***** Extract to read *****
You are viewing a plain text version of this content. The canonical link for it is here.

Posted to solr-user@lucene.apache.org by Thijs Vonk <vo...@gmail.com> on 2008/04/27 13:50:17 UTC

unique values from a field in a result

What is the best way to get the unique terms from a field in a result?
I've been using SimpleFacet to do this. However, I don't need the 
counts, so it seems overkill to have to iterate over all the result 
documents per field to get the unique values for that field.
The field's contain database Id's that I use on the client side to get 
aditional information from the database.

Is there a faster way to get the unique values from a field in a result?

Thijs

Re: unique values from a field in a result

Posted by Chris Hostetter <ho...@fucit.org>.

: My example is just simple, in real life the numbers are a lot bigger. However,
: the amount of unique products vs variations is such that it seems a lot of
: work to iterate over al variations in a DocSet just to get the few unique
: products.
: But, what I understand from you anwser is that the best way to get the 3
: unique products is to iterate over the 1000 variations in the result DocSet?
: And if that is the case I'm happy with it.

in a nutshell: yes.  As ian mentione,d you can use sampling to get 
approximate info, but if you only check 999 of the docs in the DocSet's 
it's always possible that the 1000th "variation" doc actaully refers to a 
4th product.

the other appraoch to take is to have redundent denormalization: index one 
doc per varaition, and one doc per product -- power your left nav with a 
search against the "product" docs, and power the main listing with a 
search against the "variation" docs.


-Hoss

Re: unique values from a field in a result

Posted by Ian Holsman <li...@holsman.net>.

Hi Thijs.

If you are not concerned with a *EXACT* number there is a paper that was 
published in 1990 that discusses this problem.

http://dblab.kaist.ac.kr/Publication/pdf/ACM90_TODS_v15n2.pdf

from the paper (If I understand it correctly)

For 120,000,000 records you can sample 10,112,529 records  (10%) when 
the variance is low and get an answer with 95% confidence.


Regards
Ian

Thijs wrote:
> It must be my english.
> When I read your comment, I think you could compare it to the category 
> example...
>
> Maybe with an example I can explain my situation better:
> The documents in the index contain variations of different products.
> Say for example I have 10 different products. Every product is indexed 
> 1000 times (1000 different variations, per product) the product is not 
> unique, the variation is unique.
> The first 10 result of a search only contain the best matching 
> variations for all the products in the complete result. So lets say 
> the result returns 1000 variations for 3 different products. What I 
> need is some 'sidebar information' containing detailed information on 
> al the 3 unique products in the complete result.
>
> My example is just simple, in real life the numbers are a lot bigger. 
> However, the amount of unique products vs variations is such that it 
> seems a lot of work to iterate over al variations in a DocSet just to 
> get the few unique products.
> But, what I understand from you anwser is that the best way to get the 
> 3 unique products is to iterate over the 1000 variations in the result 
> DocSet? And if that is the case I'm happy with it.
>
> Thanks
> Thijs
>
>
>
> But to get some extra inforamtion I need al the unique values for one 
> of the fields in the index (being the pk of the product).
*****
→ Your objective
Reproduce the passage of the Solr mailing-list thread that starts at "Posted by Ian" and ends at "discusses this problem.". Work only from the Solr mailing-list thread above.
***** Data records *****
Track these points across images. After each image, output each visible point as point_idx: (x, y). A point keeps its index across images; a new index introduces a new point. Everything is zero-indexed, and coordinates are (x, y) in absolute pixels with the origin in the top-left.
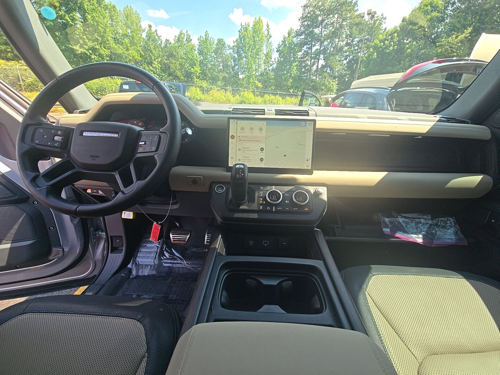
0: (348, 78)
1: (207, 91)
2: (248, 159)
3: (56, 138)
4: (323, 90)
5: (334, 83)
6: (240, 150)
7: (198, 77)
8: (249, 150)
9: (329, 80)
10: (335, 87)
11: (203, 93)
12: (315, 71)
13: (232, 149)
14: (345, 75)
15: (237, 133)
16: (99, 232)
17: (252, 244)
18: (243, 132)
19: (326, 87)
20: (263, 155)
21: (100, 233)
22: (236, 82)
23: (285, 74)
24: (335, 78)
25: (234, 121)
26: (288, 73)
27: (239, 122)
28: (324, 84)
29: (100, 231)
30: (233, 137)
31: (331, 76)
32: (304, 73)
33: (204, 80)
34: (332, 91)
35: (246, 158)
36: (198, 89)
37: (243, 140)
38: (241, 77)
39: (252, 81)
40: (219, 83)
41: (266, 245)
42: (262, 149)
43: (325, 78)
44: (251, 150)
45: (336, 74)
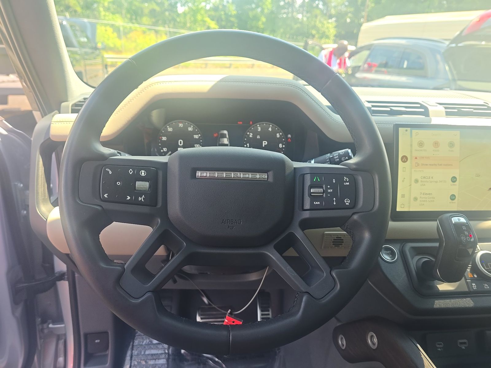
*****
→ Task solution
Posted by Ian Holsman <li...@holsman.net>.

Hi Thijs.

If you are not concerned with a *EXACT* number there is a paper that was 
published in 1990 that discusses this problem.